Mozilla and a host of other big firms have invested in Wallets Africa, a Bitcoin-supported financial startup based in Lagos, Nigeria.
In a declaration today, Wallets Africa says it received funding from Mozilla Corporation, 9Yards Capital, Samurai Incubate, and Y Combinator CEO, Micheal Seibel. The fund came not long after Y Combinator bought a 7.5% equity in Wallets Africa for $150,000.
Wallets Africa is centered on solving cross-border payment woes and so supports Bitcoin. Its users can seamlessly spend cryptocurrency just by converting their funds into fiat currency almost immediately without fear.
Wallets users can transact with third parties and transfer funds to local bank accounts at a cheaper rate. Through the wallet, users can send funds to Ghana and Kenya from Nigeria.
Wallets Africa permits for local payments like buying of airtime, cable TV payments, and some other utilities.

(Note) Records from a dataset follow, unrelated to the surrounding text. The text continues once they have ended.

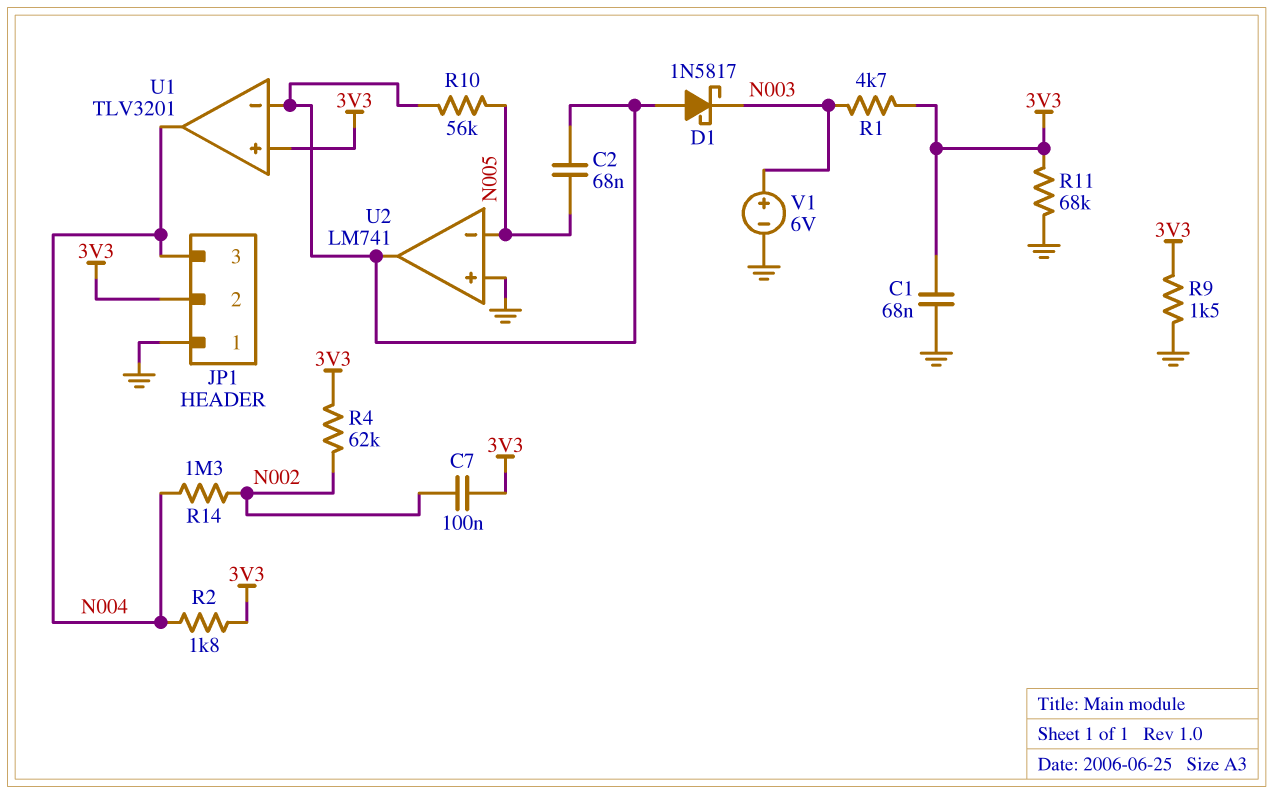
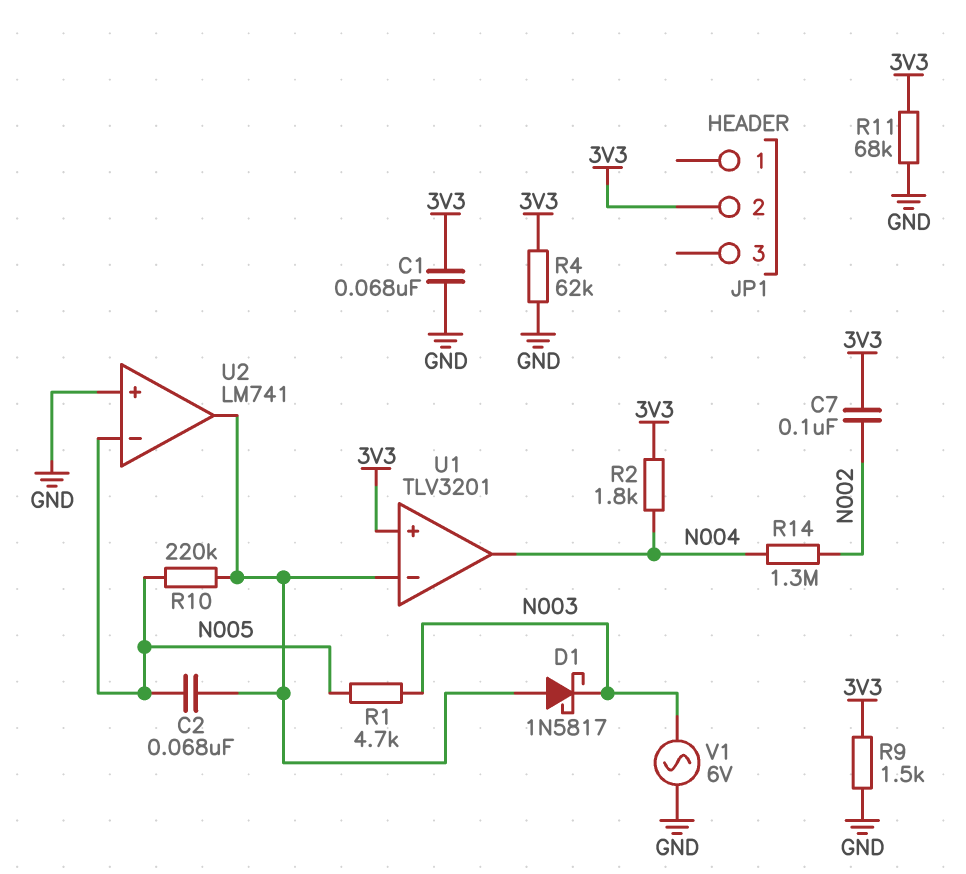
JP1 pin 1: GND -> none
JP1 pin 3: N004 -> none
R1: 4.7k (3V3, N003) -> 4.7k (N003, N005)
R4: 62k (3V3, N002) -> 62k (3V3, GND)
R10: 56k (N005, U1/in-) -> 220k (N005, U1/in-)
V1: 6V (plus N003, minus GND) -> AC 6V (GND, N003)

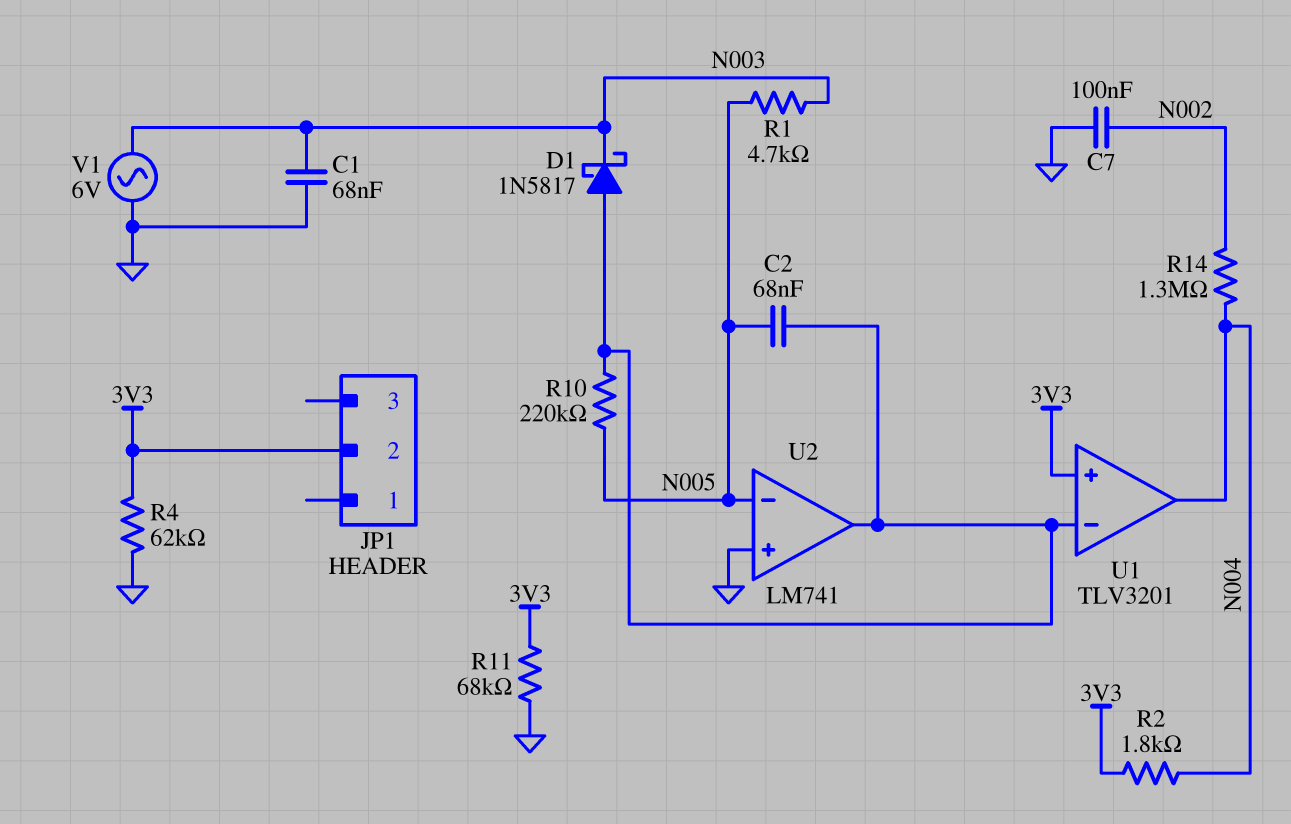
C1: 68nF (3V3, GND) -> 68nF (GND, N003)
C7: 100nF (3V3, N002) -> 100nF (GND, N002)
R9: 1.5k (3V3, GND) -> none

For those who want to make international payments, Wallet Africa has virtual dollar and naira cards for users to make payments internationally or locally. With the cards, users can buy on Amazon, pay for Netflix subscriptions, and checkout on some other online stores.
Africa is becoming the next bus stop for investors. Last year, the CEO of Twitter and Square Crypto, Jack Dorsey, announced the decision to relocate to Africa in the nearest future.
While the news has it that the cerebral CEO is reconsidering the decision due to the COVID-19 pandemic and some other issues, Jack mentioned that he would keep on searching for more opportunities in Africa.
In November, Dorsey visited Africa and Nigeria in particular and promised to relocate to the continent and stay for up to six months, but the CEO was attacked for deciding to stay farther from his companies.
Be that as it may, different companies and investors are trooping into the tropical region for possible investments. In 2018, African startups saw significant growth. As contained in the 2018 venture investment report, African startups raised $725.6 million.
In 2019 also, African startups raised $1.3 billion, a high amount compared to the $200 million raised by the firms in 2015. Kenya and Nigeria received 81.5% of these investments and the Africa’s most populous country received the highest investments.
These, no doubt, shows that businesses are eyeing Africa more than before, and are beginning to see opportunities in Africa despite the dwindling acceptability of technology in the region.
In a separate development, Bill and Melinda Gate Foundation created Mojaloop to render free financial services to the unbanked people of Africa, thereby increasing the number of those who has direct access to digital funds.
Gate’s inclusive banking system is geared to link small financial platforms and make perfect fund transfer for rural dwellers.